- EXCERPT -
Total of 245 162 jumpers made 4 848 025 jumps. 74 died, which makes 1
fatality per 65 513 jumps. Preliminary research gives ratio of 1:64
091 for year 1992.
Experienced jumpers (over 250 jumps), who cover 24% of all jumpers,
made half of all jumps, but were involved only in 35% of accidents.
Students cover 48% of all jumpers, but they made only 17% of jumps,
and were involved in 38% of accidents.
Human error was cause of 92% of fatalities. Approximately 75% of
victims would have been saved with AAD. RSL/Stevens system might have
saved 35%. If all jumpers would had used both AAD and RSL, amount of
victims might had decreased from 74 to 20.
In 75% of accidents reserve hasn't been used at all or it had been used too low.

- DATASET -
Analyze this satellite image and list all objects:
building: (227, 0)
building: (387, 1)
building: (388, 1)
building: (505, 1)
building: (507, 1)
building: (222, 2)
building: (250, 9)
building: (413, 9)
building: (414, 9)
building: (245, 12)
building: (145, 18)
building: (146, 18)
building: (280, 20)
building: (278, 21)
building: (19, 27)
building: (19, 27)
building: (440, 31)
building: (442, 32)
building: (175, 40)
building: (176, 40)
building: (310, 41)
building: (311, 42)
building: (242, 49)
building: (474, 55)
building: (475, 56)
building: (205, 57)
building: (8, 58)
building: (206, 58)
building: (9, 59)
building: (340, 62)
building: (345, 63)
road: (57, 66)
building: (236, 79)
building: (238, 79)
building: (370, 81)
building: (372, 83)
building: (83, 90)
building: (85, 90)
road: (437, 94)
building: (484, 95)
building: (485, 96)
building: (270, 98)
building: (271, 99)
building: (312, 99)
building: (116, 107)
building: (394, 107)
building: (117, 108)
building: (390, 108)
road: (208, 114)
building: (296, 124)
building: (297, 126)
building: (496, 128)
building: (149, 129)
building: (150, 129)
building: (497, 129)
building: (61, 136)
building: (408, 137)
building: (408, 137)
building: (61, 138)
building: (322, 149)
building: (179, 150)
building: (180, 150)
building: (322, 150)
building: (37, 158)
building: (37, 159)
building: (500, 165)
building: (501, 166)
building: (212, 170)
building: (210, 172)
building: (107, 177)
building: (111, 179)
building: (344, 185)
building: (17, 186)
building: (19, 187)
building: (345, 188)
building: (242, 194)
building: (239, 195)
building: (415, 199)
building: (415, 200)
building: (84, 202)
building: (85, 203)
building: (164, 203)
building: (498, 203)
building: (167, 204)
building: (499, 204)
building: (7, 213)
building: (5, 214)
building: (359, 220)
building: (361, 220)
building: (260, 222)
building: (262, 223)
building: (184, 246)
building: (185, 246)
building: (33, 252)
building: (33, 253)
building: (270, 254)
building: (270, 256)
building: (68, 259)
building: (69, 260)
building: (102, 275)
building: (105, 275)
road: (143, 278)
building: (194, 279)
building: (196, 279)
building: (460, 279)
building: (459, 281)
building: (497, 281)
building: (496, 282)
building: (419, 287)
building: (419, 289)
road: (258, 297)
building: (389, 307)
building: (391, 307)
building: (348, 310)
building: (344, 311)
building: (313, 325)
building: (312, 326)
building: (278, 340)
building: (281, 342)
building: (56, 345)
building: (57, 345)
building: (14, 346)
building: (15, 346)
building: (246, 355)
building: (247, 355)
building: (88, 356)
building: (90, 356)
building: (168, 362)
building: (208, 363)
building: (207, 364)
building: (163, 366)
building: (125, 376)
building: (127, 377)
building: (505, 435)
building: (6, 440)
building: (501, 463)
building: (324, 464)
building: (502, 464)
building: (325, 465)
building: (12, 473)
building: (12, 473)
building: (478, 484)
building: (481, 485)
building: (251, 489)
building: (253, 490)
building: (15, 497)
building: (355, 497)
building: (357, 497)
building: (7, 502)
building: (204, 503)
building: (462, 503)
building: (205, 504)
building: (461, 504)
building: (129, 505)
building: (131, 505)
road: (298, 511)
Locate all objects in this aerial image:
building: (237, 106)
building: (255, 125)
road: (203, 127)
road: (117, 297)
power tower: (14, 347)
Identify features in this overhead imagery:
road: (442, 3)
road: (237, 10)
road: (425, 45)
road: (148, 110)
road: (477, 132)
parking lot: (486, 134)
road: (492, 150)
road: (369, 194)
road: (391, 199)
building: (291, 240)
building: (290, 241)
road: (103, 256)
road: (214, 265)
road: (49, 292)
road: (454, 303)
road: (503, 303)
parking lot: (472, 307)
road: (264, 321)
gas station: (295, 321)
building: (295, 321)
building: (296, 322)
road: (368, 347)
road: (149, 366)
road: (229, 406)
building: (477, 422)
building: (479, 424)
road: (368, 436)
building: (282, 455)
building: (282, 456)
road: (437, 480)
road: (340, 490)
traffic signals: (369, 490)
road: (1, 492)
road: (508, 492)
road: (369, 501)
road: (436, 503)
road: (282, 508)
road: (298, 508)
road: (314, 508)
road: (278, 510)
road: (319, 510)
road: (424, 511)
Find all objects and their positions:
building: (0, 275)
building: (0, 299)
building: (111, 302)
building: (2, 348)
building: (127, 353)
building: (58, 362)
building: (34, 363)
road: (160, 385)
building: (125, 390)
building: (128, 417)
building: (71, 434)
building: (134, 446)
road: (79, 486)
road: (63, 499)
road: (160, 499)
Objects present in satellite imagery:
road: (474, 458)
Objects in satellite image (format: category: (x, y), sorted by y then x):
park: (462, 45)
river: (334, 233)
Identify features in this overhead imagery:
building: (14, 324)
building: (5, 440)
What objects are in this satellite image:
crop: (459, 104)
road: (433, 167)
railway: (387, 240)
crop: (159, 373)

- THINGS TO DO -
A. In the skydiving statistics, what percentage of fatalities was caused by human error?
B. Render this sentence from the skydiving statistics in Spanish: "Human error was cause of 92% of fatalities."
C. List each percentage the skydiving statistics give for students, along with what it measures.
The entries have nothing to do with the skydiving statistics.

- SOLUTIONS TO THE EXERCISE -
A. 92%

B. El error humano fue la causa del 92 % de las muertes.

C.
- 48% of all jumpers
- 17% of jumps
- 38% of accidents